El poeta suspiró de alivio, se secó la boca y se levantó. Vació su copa de vino y la dejó boca abajo en el centro de la bandeja. Algo de sus modales obligaba a mirarle. Se levantó el párpado con su dedo, inclinó la cabeza sobre la palma de la mano e hizo presión. El ojo de cristal cayó en su mano, produciendo un sonido ahogado por parte de los texarkanos, que según parecía no estaban al corriente del ojo artificial del poeta.

— Vigílalos cuidadosamente — le dijo el poeta al ojo artificial, y después lo depositó boca arriba sobre la base de su copa de vino, desde donde contempló malignamente a thon Taddeo —. Buenas noches, caballeros — dijo alegremente hacia el grupo y se marchó.

El furioso oficial murmuró una maldición y se debatió para liberarse del dominio de sus camaradas.

— LlevadIo a su cuartel y mantenedIo quieto hasta que se calme — les dijo el thon —. Y vigilad que no tenga oportunidad de toparse con ese lunático.

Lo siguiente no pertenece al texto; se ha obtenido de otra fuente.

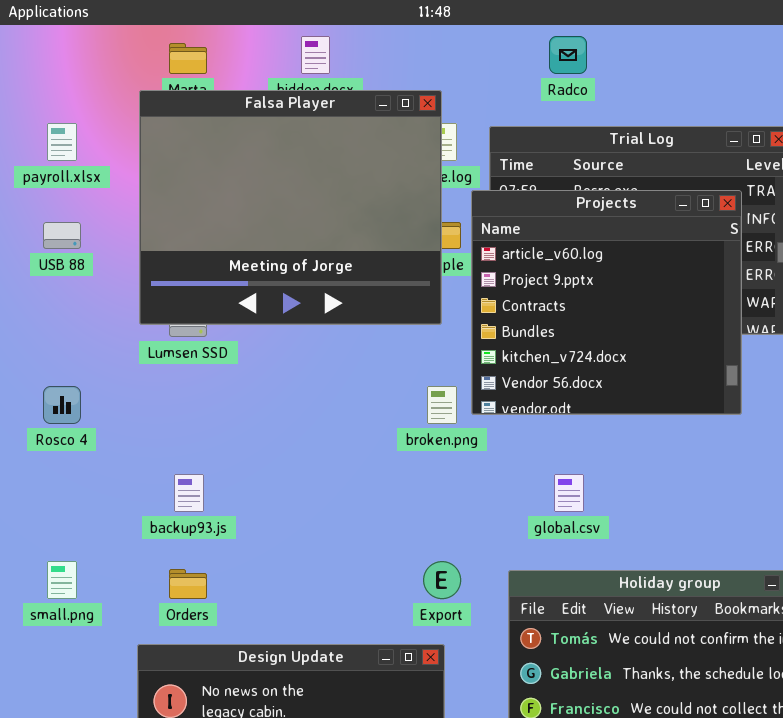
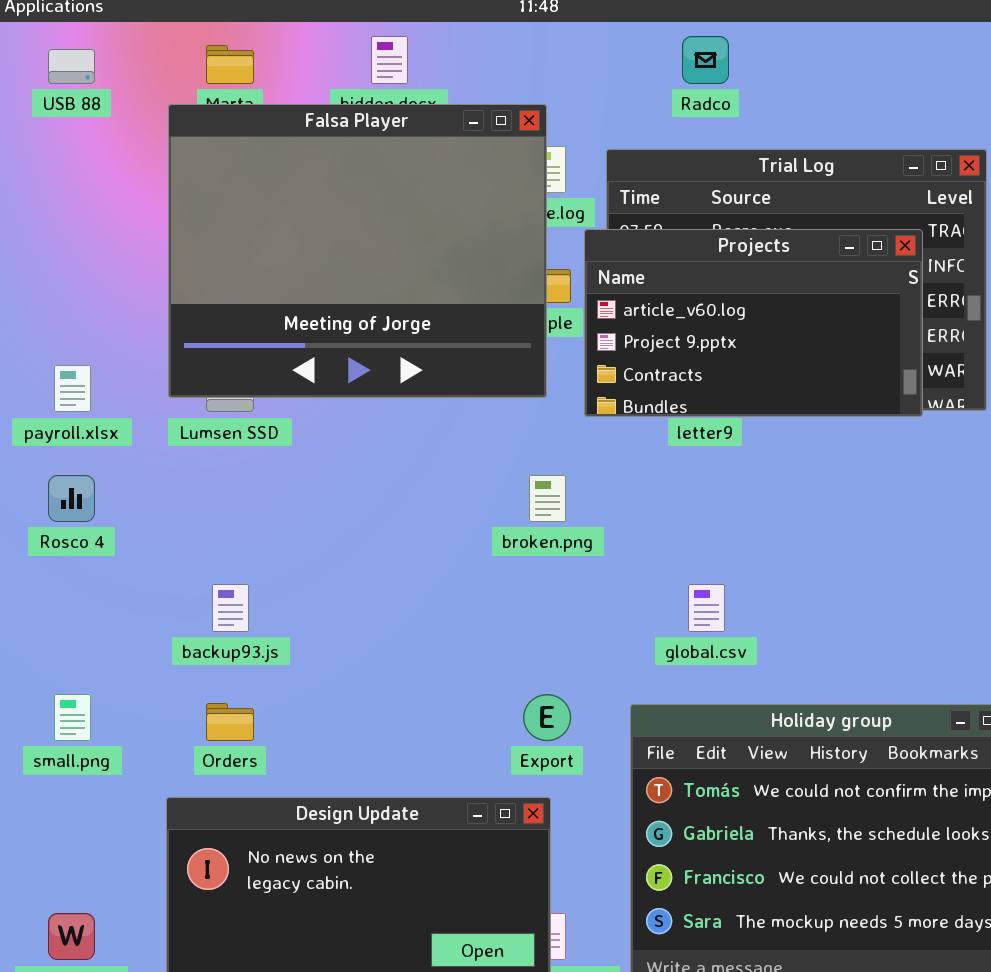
payroll.xlsx: [47,123,77,161] -> [54,365,91,412], moved
Projects: [471,190,742,415] -> [584,229,923,417], resized
USB 88: [43,222,81,249] -> [48,49,95,84], moved

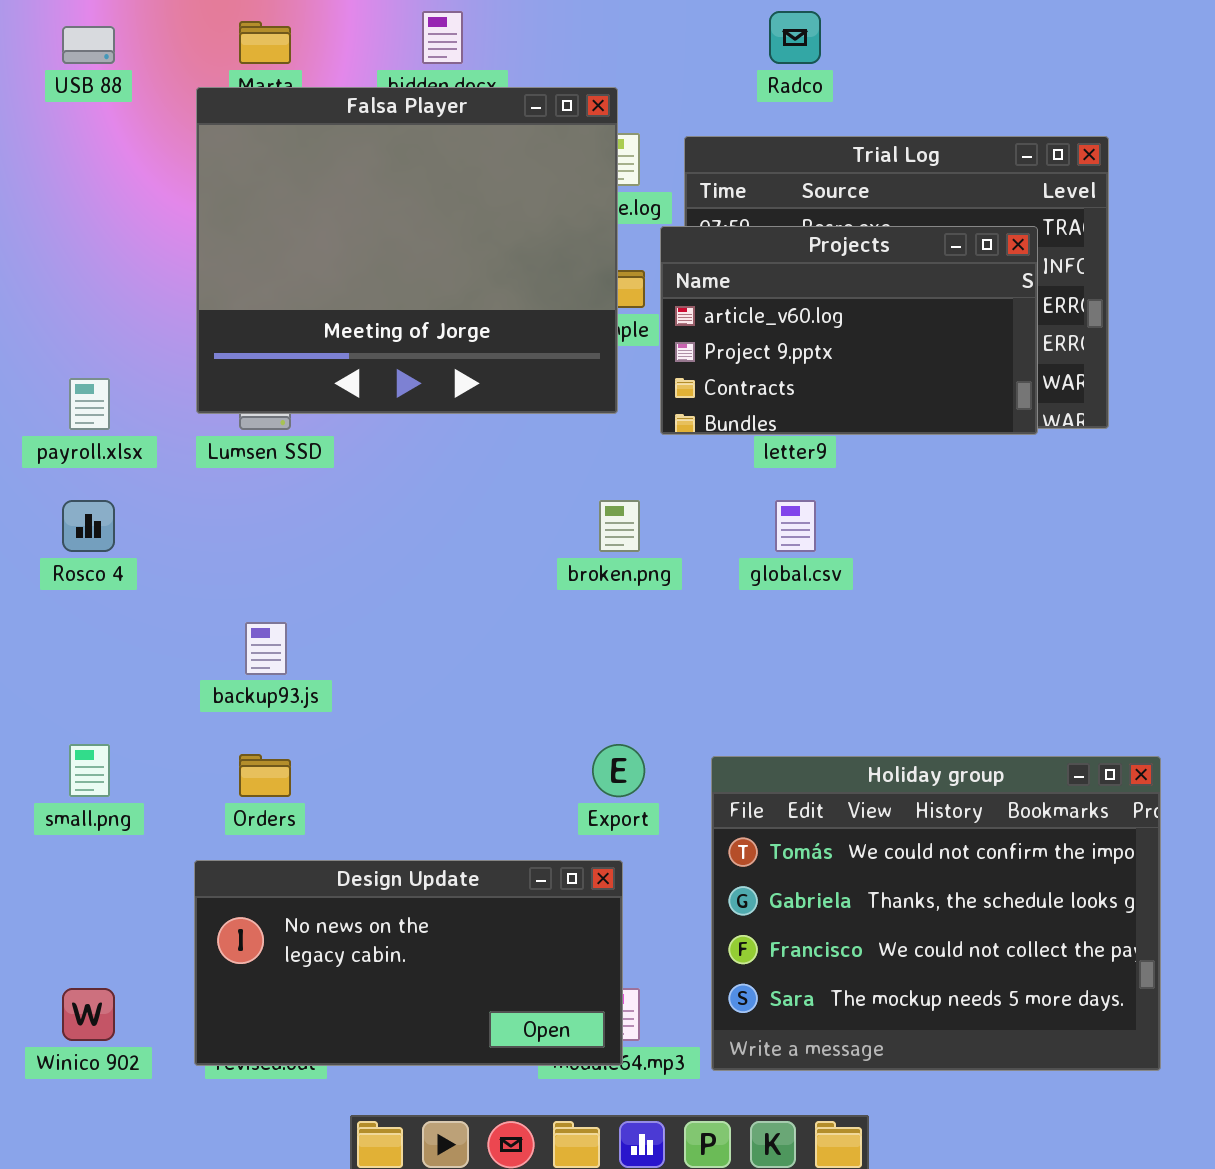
global.csv: [688,584,725,632] -> [775,500,816,552], moved

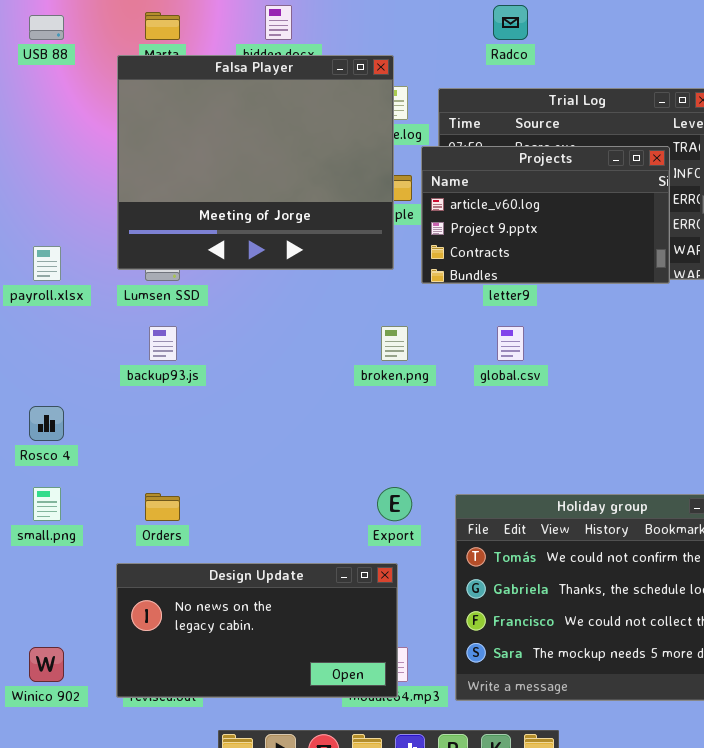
Rosco 4: [62,500,115,552] -> [29,406,64,441], moved
backup93.js: [245,622,287,675] -> [149,326,177,361], moved

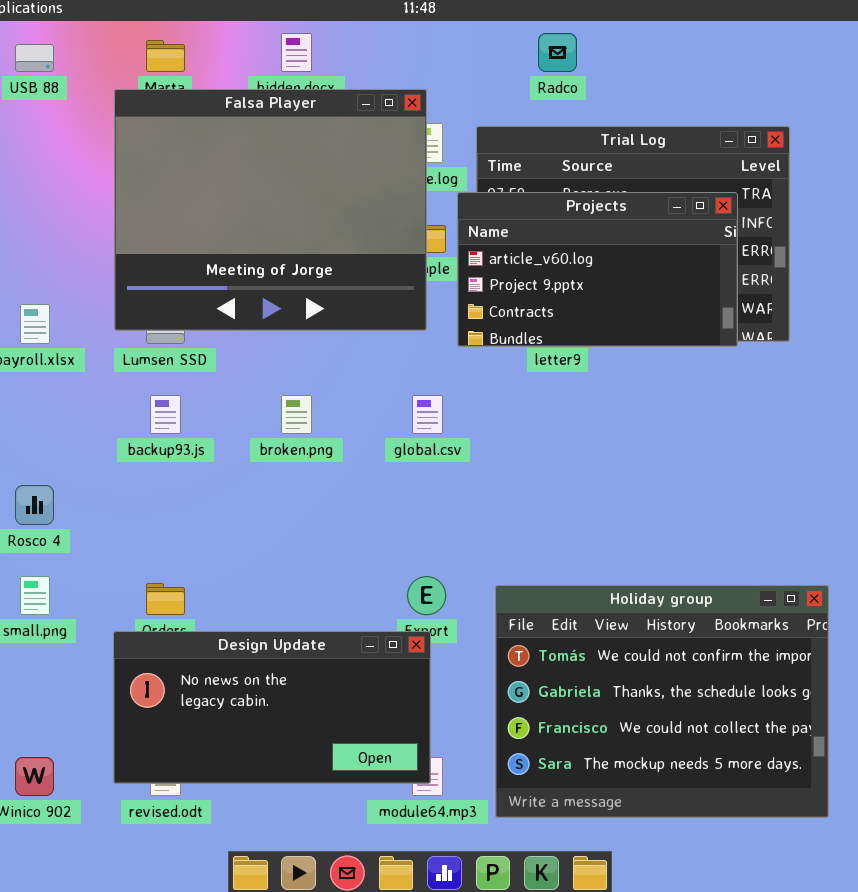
broken.png: [381,326,408,361] -> [281,395,312,434], moved
global.csv: [497,326,524,361] -> [412,395,443,434], moved
Design Update: [116,563,398,698] -> [113,631,431,784], moved

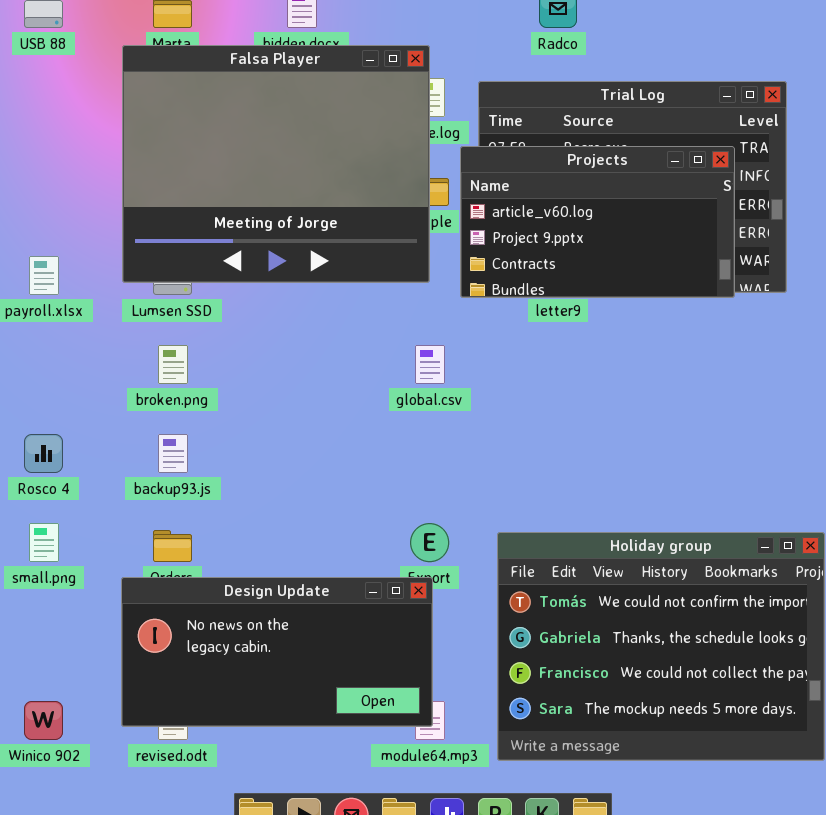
backup93.js: [150,395,181,434] -> [158,434,188,473], moved
broken.png: [281,395,312,434] -> [158,345,188,384], moved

— Me siento mortificado — le dijo al abad cuando el guardián, lívido, fue arrastrado de allí — No son mis sirvientes y no puedo darles órdenes, pero puedo prometerle que él pagará por esto. Y si se niega a pedir disculpas y a partir de inmediato, tendrá que cruzar su rápida espada con la mía antes de mañana al mediodía.

— ¡Que no haya derramamiento de sangre! — rogó el sacerdote —. No ha sucedido nada importante. Olvidémoslo. — Sus manos temblaban y su cara estaba grisácea.

— Pedirá disculpas y se marchará — insistió thon Taddeo — o tendré que ofrecer matarle. No se atreverá a luchar conmigo porque, si gana, Hannegan lo hará ejecutar por el piquete público mientras obligan a su mujer a… bueno, olvídelo. Se excusará y se marchará. De todas maneras, estoy terriblemente avergonzado de que tal cosa haya podido suceder.

— Debí expulsar al poeta tan pronto como apareció. Él lo provocó todo y no supe detenerle. La provocación fue muy clara.

— ¿Provocación? ¿Por la mentira imaginativa de un loco? losar reaccionó como si los cargos del poeta fuesen verdaderos.

— ¿Entonces no está usted al corriente de que preparan un informe referente al valor militar de nuestra abadía como fortaleza?

La mandíbula del intelectual cayó. Miró primero a un sacerdote y después al otro con visible incredulidad.

— ¿Es cierto esto? — preguntó después de un prolongado silencio.

El abad asintió.

— Y nos ha permitido que nos quedemos.

— No tenemos secretos. Sus camaradas son libres de hacer tal estudio si así lo desean. Yo no me atrevería a preguntar para qué quieren la información. La conclusión del poeta, claro, fue mera fantasía.

— Claro — dijo el thon, débilmente, sin mirar a su anfitrión.

— No creemos que su príncipe tenga ambiciones agresivas sobre esta región, como insinuó el poeta.

— Claro que no.

— Y aunque así fuese, estoy seguro de que tendrá la sensatez o al menos los consejeros sensatos que le hagan comprender que el valor de nuestra abadía como almacén de antigua sabiduría es muchas veces mayor que el que pueda tener como ciudadela.

El thon captó la nota de súplica, la corriente oculta de súplica de ayuda, en la voz del sacerdote y pareció pensar en ella, tocando ligeramente su comida y sin decir nada durante un rato.

— Hablaremos de nuevo de este asunto antes de volver al colegio — prometió suavemente.

Un palio había caído sobre el banquete, pero empezó a alzarse durante el canto del grupo en el patio después de la comida y desapareció del todo cuando llegó la hora de la conferencia del intelectual en el gran vestíbulo. El embarazo parecía haber desaparecido y el grupo mostraba una cordialidad superficial.

Dom Paulo condujo al thon al facistol; Gault y el ayudante del thon los siguieron, uniéndoseles en la plataforma. Los aplausos sonaron unánimes cuando el abad hizo la presentación del intelectual; la quietud que siguió sugería el silencio de una corte esperando un veredicto. El erudito no tenía el don de la oratoria, pero el veredicto fue satisfactorio para el grupo monástico.